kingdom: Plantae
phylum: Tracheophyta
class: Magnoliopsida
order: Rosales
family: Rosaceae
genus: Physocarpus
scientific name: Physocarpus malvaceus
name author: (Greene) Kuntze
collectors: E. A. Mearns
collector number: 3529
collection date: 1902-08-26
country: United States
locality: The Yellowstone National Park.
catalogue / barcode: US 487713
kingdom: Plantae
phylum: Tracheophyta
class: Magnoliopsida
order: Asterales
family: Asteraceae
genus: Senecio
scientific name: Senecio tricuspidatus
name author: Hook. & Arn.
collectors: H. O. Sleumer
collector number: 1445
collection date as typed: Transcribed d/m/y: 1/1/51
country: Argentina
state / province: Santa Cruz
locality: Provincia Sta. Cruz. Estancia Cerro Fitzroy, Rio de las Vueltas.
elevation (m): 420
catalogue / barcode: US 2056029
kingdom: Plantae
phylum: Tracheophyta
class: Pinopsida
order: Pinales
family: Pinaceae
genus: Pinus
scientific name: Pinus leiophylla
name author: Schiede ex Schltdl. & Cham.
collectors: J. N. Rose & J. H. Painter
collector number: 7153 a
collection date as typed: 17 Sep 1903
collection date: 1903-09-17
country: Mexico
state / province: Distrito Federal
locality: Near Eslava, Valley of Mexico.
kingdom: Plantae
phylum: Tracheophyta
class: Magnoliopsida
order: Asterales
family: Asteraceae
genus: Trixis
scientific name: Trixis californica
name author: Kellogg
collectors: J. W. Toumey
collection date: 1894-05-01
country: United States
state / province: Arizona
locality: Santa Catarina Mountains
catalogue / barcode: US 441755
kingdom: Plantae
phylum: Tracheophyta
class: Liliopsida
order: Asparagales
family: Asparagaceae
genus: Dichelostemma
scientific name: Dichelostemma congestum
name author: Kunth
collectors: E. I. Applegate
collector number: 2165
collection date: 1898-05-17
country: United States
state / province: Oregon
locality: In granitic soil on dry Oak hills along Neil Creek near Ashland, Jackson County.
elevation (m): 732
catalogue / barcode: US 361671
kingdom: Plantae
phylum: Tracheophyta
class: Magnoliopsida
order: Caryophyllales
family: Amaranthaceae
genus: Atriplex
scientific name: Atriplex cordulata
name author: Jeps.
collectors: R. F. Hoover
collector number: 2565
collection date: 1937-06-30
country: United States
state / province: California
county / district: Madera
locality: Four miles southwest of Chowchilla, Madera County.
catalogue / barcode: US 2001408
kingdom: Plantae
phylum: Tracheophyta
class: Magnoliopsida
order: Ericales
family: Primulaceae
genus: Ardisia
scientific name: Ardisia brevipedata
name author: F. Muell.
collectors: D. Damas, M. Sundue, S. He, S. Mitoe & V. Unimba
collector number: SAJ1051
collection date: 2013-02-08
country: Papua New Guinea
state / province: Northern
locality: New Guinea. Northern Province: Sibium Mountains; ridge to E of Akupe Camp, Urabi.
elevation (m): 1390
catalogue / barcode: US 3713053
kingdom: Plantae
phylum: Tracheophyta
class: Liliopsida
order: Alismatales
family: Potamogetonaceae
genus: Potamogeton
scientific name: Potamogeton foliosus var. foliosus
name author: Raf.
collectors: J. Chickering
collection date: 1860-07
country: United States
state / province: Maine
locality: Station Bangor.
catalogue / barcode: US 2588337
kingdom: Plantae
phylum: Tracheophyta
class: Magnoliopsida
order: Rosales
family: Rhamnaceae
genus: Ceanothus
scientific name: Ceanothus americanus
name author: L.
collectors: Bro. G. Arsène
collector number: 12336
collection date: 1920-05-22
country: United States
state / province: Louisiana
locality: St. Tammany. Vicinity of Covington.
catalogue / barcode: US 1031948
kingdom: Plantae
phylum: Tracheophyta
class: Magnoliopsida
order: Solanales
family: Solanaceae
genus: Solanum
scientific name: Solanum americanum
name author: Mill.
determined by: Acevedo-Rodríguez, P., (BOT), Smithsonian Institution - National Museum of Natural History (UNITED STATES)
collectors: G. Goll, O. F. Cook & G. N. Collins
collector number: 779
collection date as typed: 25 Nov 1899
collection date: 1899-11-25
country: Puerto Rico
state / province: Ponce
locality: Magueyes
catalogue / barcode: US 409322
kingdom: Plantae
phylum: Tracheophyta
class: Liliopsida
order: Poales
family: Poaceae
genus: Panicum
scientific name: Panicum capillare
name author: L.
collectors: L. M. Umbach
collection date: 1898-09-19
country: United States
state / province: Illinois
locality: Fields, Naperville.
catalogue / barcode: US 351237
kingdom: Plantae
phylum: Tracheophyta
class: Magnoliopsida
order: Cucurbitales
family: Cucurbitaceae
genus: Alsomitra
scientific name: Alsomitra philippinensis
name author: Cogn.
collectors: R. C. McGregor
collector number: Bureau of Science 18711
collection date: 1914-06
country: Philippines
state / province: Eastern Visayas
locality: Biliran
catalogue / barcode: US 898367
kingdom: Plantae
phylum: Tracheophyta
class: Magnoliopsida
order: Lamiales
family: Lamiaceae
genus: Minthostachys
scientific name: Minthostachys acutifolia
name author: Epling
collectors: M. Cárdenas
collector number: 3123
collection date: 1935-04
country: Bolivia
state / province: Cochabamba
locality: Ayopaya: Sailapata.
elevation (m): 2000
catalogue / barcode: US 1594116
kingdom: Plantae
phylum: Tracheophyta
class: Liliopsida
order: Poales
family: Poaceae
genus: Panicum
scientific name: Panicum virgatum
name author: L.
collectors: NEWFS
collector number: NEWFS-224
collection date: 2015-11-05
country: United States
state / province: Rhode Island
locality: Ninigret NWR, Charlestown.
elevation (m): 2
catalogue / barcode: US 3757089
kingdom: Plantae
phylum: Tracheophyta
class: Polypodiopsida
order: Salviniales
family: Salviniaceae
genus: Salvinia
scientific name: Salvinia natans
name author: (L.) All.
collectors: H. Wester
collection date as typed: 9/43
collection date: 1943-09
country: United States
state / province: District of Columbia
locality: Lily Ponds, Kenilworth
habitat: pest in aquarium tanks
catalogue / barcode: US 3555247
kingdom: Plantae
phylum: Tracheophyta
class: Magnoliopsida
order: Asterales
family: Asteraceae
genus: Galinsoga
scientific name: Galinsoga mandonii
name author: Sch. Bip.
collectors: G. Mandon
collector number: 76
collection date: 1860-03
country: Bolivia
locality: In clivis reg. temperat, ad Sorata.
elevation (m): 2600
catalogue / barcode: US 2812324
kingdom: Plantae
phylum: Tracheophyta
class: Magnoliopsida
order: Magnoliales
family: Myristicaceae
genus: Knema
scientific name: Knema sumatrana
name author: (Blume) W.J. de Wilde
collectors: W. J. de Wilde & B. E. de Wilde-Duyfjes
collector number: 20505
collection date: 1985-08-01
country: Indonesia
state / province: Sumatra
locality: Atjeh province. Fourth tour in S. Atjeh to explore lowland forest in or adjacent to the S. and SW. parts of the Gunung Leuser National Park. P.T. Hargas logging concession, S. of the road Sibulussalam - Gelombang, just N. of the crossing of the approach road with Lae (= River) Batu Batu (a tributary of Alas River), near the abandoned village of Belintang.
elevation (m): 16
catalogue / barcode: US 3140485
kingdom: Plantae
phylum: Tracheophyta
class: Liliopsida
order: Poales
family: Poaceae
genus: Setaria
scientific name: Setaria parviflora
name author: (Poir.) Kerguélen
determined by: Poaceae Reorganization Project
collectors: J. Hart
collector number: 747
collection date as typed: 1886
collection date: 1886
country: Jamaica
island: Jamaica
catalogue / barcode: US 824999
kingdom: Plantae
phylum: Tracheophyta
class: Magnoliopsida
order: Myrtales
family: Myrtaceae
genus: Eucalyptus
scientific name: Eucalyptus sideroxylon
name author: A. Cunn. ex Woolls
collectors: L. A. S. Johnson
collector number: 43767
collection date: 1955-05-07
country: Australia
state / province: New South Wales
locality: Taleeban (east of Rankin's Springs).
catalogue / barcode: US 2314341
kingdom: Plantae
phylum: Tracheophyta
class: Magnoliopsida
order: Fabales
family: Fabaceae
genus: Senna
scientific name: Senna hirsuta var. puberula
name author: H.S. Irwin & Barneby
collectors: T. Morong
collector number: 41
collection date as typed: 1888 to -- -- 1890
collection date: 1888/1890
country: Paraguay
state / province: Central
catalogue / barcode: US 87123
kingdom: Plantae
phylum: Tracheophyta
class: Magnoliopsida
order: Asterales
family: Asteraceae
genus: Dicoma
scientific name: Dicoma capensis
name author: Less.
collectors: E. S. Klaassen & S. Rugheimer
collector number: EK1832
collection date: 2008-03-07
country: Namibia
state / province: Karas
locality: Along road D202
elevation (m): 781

---

WORK INSTRUCTIONS:
Write out, word for word, the part of the data above that opens with the line containing "family: Lamiaceae" and closes with the line containing "state / province: Sumatra", including both of those lines.

SOLUTION TO THE EXERCISE:
family: Lamiaceae
genus: Minthostachys
scientific name: Minthostachys acutifolia
name author: Epling
collectors: M. Cárdenas
collector number: 3123
collection date: 1935-04
country: Bolivia
state / province: Cochabamba
locality: Ayopaya: Sailapata.
elevation (m): 2000
catalogue / barcode: US 1594116
kingdom: Plantae
phylum: Tracheophyta
class: Liliopsida
order: Poales
family: Poaceae
genus: Panicum
scientific name: Panicum virgatum
name author: L.
collectors: NEWFS
collector number: NEWFS-224
collection date: 2015-11-05
country: United States
state / province: Rhode Island
locality: Ninigret NWR, Charlestown.
elevation (m): 2
catalogue / barcode: US 3757089
kingdom: Plantae
phylum: Tracheophyta
class: Polypodiopsida
order: Salviniales
family: Salviniaceae
genus: Salvinia
scientific name: Salvinia natans
name author: (L.) All.
collectors: H. Wester
collection date as typed: 9/43
collection date: 1943-09
country: United States
state / province: District of Columbia
locality: Lily Ponds, Kenilworth
habitat: pest in aquarium tanks
catalogue / barcode: US 3555247
kingdom: Plantae
phylum: Tracheophyta
class: Magnoliopsida
order: Asterales
family: Asteraceae
genus: Galinsoga
scientific name: Galinsoga mandonii
name author: Sch. Bip.
collectors: G. Mandon
collector number: 76
collection date: 1860-03
country: Bolivia
locality: In clivis reg. temperat, ad Sorata.
elevation (m): 2600
catalogue / barcode: US 2812324
kingdom: Plantae
phylum: Tracheophyta
class: Magnoliopsida
order: Magnoliales
family: Myristicaceae
genus: Knema
scientific name: Knema sumatrana
name author: (Blume) W.J. de Wilde
collectors: W. J. de Wilde & B. E. de Wilde-Duyfjes
collector number: 20505
collection date: 1985-08-01
country: Indonesia
state / province: Sumatra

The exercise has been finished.